A veces la voluntad anda robusta, y aguanta bien los embates de la facticidad; otras le invade la flojera, y cada paso se le hace un mundo. Hay voluntades recias, que se crecen al medirse con los bretes, y otras con poco fondo, que se resignan y se rinden fácilmente.
No está mal rendirse: nos recuerda nuestra vulnerabilidad y que, en definitiva, vivir es perder. Pero somos criaturas del proyecto y del intento: ¿qué sentido tendría labrar un criterio de lo bueno si no fuera para bogar hacia esa costa, aun con el viento en contra? No basta con la motivación: es demasiado frágil y mudable; a veces, incluso, nos pone trabas: porque somos perezosos, porque preferimos la satisfacción inmediata a la incertidumbre de los largos plazos, porque no están de nuestra parte los hábitos personales o las costumbres colectivas. Porque, en fin, también hay dentro de nosotros personajes que se resisten y quieren otras cosas. Nada valioso y difícil, entonces, puede lograrse sin voluntad, que es la fuerza de la convicción, la aliada de las decisiones.
El mundo conspira contra la voluntad: basta moverse para notar la dureza del aire. Parte de nosotros, también: somos contradictorios, ¿cómo no van a serlo nuestros deseos? Entonces, ¿cómo apuntalarla? ¿Cómo alinear con ella las fuerzas que podamos convocar a su favor? ¿Cómo hacer acopio de bríos para la debilidad y provisiones para los malos tiempos?
Por suerte no estamos solos, y seguramente los mejores aliados de nuestra voluntad son los que nos quieren. Su afecto es la afirmación de nuestra valía, esa de la que, en el fondo, nunca estamos del todo seguros. A veces no hace falta tenerlos al lado: basta con saber que podríamos tenerlos, contar con su existencia para poder evocarla y decirnos: “Hay en el mundo alguien que me espera, o que se alegraría de verme”. La alegría, en efecto. Como le diría el zorro al Principito, todos somos iguales, uno entre muchos; pero para algunos somos especiales, algunos se sienten felices por el hecho de que existamos, y se acuerdan de nosotros cuando algo en el mundo nos evoca. Todo se resume en el amor: en amar, porque nos derrama más allá de nuestras exiguas fronteras; y en ser amados, porque recibimos con festejos a los emisarios de allende cargados de regalos de afecto.

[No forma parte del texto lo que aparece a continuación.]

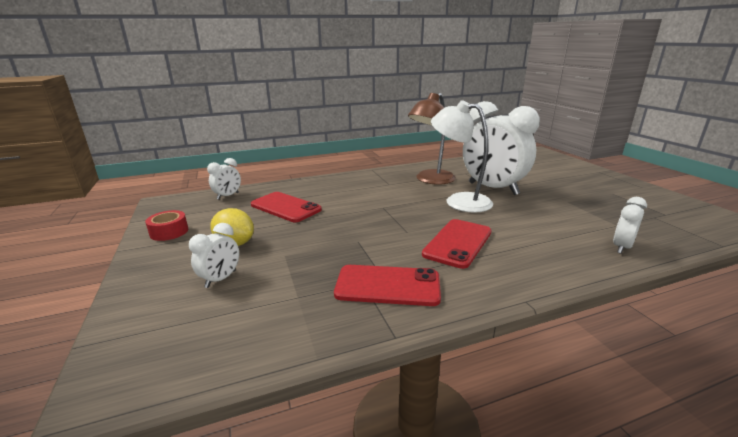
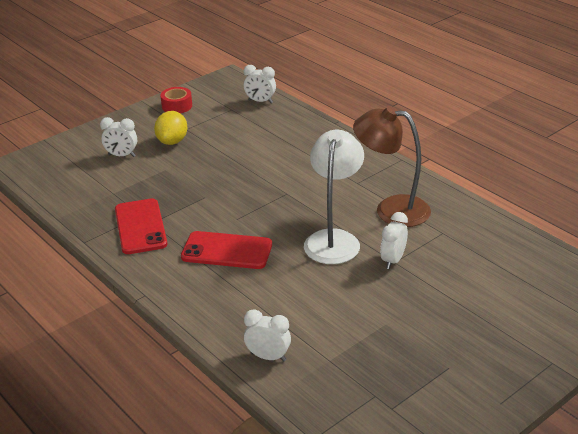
camera: 70 degrees right, 10 degrees up
(285, 207) = (253, 139): red phone -> none
(492, 189) = (393, 260): white clock -> white clock, size x0.44

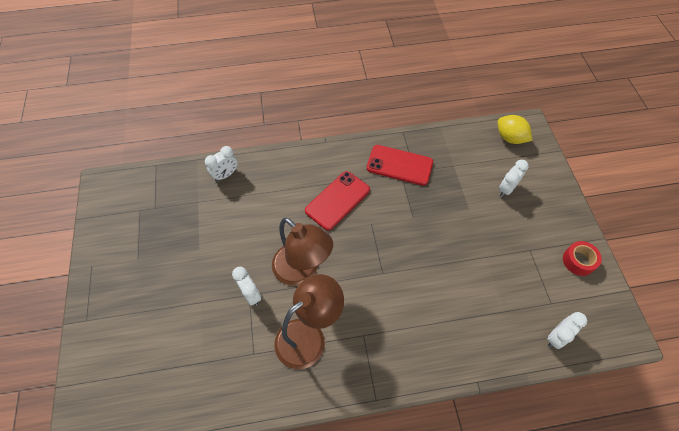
camera: 120 degrees right, 25 degrees up
(172, 141) = (512, 231): yellow lemon -> yellow lemon (510, 138)
(334, 239) = (302, 271): white lamp -> brown lamp

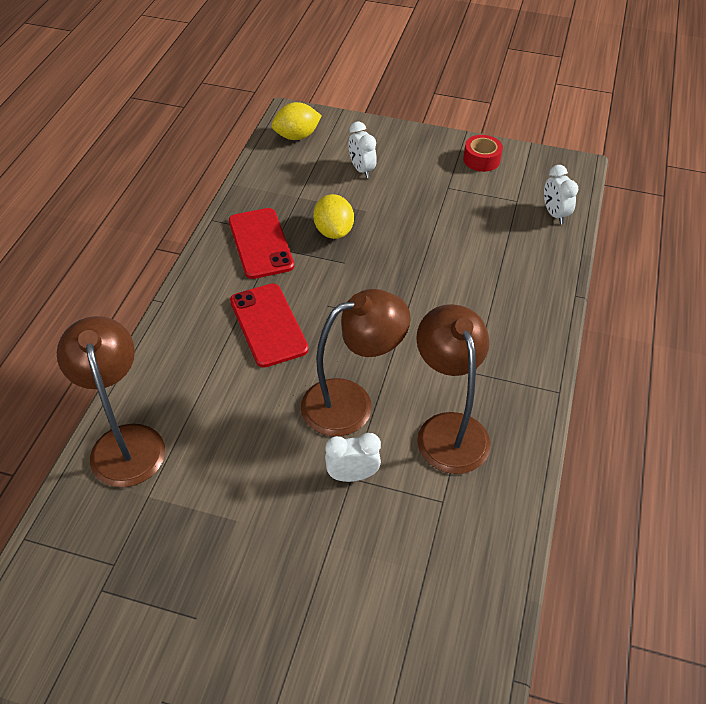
camera: 65 degrees left, 10 degrees down
(225, 175) = (125, 441): white clock -> brown lamp
(399, 165) = (260, 243): red phone -> red phone turned 60 degrees counterclockwise
(436, 199) = (333, 231): none -> yellow lemon

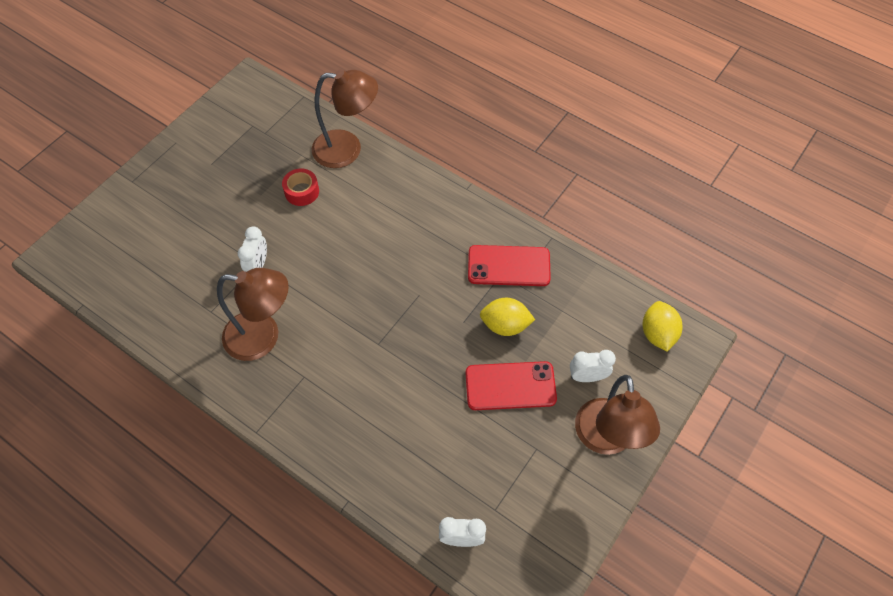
camera: 110 degrees right, 10 degrees up
(268, 325) = (414, 249): red phone -> red phone (510, 386)
(351, 402) = (316, 282): brown lamp -> brown lamp (606, 439)
(481, 159) = (572, 503): red tape -> red tape (302, 191)

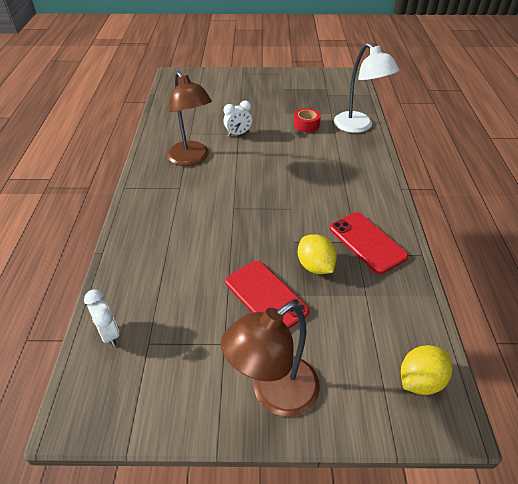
camera: 55 degrees right, 15 degrees down
(347, 149) = (358, 126): brown lamp -> white lamp
(587, 377) = (322, 345): white clock -> none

La voluntad empieza, pues, por no estar solos, y para eso hay que dejar la puerta abierta. Y, no obstante, en definitiva estamos solos. Ni siquiera el amor nos salva de nuestra imagen en el espejo, ni, sobre todo, del hecho ineludible de hacernos a nosotros mismos. Cada cual va en su barca y lleva su timón. Cada cual, además, debe remar por sí mismo. No tenemos más remedio, pero tampoco lo queremos de otra manera: si no soy yo el que avanza, si no soy yo el que decide, ¿qué soy yo? Necesito sentir mi tensión para sentirme existir; necesito mi voluntad. Es ahí, sin remedio, donde estamos solos.
Y lo que cuenta entonces es cómo nos hablamos internamente, si tenemos de nuestro lado todas las almas. Hay que seducir a nuestros escépticos con el buen criterio de la decisión, y a nuestros holgazanes con la entereza. Hay que persuadir a nuestros vacilantes, repitiéndoles lo que queremos como si no hubiera margen para la duda. A veces se conquista, también a nuestra mente, solo porque perseveramos e insistimos. Visualizar es un buen principio, porque nuestra mente comercia con imágenes. Pero el corazón quiere conmoverse: nada nos da más fuerzas que despertar entusiasmos.
Herramientas de la voluntad: no para hacer siempre lo que queremos, sino para procurar no caer en lo que no queremos.